## TESTO FORNITO
FRANA DELLE SCALELLE A GAMBERARA

 

POESIA E GEOLOGIA IN DINO CAMPANA

 

di Silvano Salvadori

 

 

Ci sono quattro righi nella Taccuino Matacotta che sono gli unici a non essere un tentativo poetico e non si capisce quale urgenza abbia spinto Dino ad appuntarli fra tante tormentate ricerche di lirismi.

Recitano (p. 74-75):

Coll’amico geologo avevamo discusso a lungo sull’instabilità delle montagne osservando la posizione i torrenti allo stato corrosivo.

Geologicamente non essendo la montagna interessante (interamente?) pelata rabbiosa stratificata di macigni fermi al posto

Sembra l’incipit di un discorso scientifico che riflette e vuol rendersi conto della rabbiosa capacità distruttrice dei torrenti sulle instabili montagne.

Come non ricordare allora quanto accadde a Gamberara nel 1899 allorché la montagna delle Scalelle, più volte ricordata da Dino, rovinò per le acque producendo l’ostruzione del fosso di Campigno e la morte di varie persone?

Dino era poco più di un ragazzo e certo si recò a vedere questa immane tragedia, come fecero in molti e che è testimoniata da varie fotografie.

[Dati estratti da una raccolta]
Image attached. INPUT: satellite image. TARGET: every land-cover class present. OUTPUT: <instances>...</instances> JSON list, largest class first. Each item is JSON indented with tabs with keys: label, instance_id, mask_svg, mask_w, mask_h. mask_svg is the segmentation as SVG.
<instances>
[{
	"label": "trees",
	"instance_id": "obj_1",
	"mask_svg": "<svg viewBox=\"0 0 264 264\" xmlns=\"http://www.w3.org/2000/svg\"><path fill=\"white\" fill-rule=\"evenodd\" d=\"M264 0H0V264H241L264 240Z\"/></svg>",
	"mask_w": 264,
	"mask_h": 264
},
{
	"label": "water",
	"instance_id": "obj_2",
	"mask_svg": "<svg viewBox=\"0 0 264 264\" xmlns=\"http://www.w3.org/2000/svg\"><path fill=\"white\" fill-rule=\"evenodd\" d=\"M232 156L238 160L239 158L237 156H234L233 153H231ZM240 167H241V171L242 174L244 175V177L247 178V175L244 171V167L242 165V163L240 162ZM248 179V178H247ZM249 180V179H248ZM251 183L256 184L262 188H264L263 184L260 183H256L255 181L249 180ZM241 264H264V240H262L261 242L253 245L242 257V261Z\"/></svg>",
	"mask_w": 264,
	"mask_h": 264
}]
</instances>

* * *

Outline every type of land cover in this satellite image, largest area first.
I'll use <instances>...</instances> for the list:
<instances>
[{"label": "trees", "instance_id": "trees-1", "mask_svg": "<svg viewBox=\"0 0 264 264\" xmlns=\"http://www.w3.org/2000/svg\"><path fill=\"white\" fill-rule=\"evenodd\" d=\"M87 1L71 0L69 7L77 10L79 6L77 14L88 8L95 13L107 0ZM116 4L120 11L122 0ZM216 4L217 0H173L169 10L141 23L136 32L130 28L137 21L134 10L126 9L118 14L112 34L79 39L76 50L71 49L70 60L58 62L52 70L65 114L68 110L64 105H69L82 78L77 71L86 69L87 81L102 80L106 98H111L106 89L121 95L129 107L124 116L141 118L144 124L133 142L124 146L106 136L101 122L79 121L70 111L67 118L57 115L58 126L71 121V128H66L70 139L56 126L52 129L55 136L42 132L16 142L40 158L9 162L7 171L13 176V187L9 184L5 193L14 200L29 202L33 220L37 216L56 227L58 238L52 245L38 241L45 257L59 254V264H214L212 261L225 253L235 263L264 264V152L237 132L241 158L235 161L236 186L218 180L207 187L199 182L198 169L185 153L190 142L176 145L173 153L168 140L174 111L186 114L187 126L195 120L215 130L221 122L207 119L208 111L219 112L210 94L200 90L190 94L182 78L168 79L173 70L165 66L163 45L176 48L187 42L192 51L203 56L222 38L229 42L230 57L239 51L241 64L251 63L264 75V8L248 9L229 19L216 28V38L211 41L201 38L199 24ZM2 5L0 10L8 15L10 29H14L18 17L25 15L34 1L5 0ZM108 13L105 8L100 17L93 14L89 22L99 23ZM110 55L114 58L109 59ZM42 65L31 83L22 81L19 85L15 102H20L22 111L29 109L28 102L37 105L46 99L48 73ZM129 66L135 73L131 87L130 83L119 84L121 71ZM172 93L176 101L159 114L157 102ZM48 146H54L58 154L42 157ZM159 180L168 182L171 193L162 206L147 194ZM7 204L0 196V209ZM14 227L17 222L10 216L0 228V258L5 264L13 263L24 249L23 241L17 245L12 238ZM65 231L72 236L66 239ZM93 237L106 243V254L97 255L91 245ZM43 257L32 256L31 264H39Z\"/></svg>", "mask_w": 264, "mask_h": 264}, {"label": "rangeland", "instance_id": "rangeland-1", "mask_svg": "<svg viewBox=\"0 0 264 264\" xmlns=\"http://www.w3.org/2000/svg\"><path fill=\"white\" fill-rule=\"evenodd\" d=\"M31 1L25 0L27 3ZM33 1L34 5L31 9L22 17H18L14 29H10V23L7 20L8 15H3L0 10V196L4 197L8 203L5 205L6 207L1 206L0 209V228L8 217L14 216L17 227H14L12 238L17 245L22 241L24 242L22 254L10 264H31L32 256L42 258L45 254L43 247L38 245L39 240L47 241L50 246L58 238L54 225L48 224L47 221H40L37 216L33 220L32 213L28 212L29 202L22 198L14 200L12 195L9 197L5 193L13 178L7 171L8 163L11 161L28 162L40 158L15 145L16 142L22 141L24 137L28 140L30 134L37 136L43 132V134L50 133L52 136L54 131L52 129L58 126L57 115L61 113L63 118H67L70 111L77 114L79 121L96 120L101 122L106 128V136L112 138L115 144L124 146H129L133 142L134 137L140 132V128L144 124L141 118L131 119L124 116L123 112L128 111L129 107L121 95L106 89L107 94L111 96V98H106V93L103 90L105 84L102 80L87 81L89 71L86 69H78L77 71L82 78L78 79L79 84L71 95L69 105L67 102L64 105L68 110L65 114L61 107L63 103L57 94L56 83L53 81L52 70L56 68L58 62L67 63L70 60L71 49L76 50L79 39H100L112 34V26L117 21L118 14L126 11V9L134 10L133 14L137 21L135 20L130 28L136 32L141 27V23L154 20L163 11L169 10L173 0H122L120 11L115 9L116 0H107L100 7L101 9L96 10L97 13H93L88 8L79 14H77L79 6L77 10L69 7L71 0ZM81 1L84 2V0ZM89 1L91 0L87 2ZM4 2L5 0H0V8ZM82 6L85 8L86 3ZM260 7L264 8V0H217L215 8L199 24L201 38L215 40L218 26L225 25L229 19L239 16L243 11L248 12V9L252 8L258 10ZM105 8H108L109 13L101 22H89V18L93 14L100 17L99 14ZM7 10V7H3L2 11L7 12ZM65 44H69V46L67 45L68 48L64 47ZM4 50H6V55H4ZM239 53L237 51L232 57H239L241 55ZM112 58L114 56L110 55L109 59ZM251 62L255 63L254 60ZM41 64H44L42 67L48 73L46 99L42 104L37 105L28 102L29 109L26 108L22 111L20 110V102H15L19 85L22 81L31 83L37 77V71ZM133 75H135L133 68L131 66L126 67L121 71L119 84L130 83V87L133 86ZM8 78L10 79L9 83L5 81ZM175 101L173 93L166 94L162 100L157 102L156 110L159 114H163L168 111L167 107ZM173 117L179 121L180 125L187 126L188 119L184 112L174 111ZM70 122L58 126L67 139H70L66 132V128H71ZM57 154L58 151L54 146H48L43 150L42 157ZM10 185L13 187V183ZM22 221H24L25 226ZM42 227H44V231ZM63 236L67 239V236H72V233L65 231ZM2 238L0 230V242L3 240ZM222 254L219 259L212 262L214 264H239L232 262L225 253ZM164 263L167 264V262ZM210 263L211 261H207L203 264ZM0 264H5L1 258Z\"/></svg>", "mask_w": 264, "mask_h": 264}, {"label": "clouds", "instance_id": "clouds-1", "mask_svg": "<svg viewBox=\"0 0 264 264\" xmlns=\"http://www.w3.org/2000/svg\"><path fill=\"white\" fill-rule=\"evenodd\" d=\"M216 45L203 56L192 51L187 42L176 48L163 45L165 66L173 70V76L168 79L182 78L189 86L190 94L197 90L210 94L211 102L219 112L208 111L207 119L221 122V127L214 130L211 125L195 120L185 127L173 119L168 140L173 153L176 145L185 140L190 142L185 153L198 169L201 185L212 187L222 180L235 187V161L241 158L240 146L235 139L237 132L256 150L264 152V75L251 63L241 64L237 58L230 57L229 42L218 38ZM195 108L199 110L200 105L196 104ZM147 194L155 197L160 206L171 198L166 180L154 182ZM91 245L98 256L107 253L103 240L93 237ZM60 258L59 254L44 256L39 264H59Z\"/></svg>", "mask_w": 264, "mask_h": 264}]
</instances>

## OBIETTIVO 1
Nel testo sulla frana delle Scalelle, per quale causa crollò la montagna a Gamberara nel 1899 e con quali conseguenze? Spiegalo in una, due o tre frasi.
## OBIETTIVO 2
Seleziona nell'elenco ogni riga che contiene la stringa "every", distinguendo tra maiuscole e minuscole.

## RISPOSTA 1
Nel 1899 la montagna delle Scalelle, a Gamberara, rovinò a causa delle acque. Il crollo ostruì il fosso di Campigno e causò la morte di varie persone.

## RISPOSTA 2
Image attached. INPUT: satellite image. TARGET: every land-cover class present. OUTPUT: <instances>...</instances> JSON list, largest class first. Each item is JSON indented with tabs with keys: label, instance_id, mask_svg, mask_w, mask_h. mask_svg is the segmentation as SVG.
Outline every type of land cover in this satellite image, largest area first.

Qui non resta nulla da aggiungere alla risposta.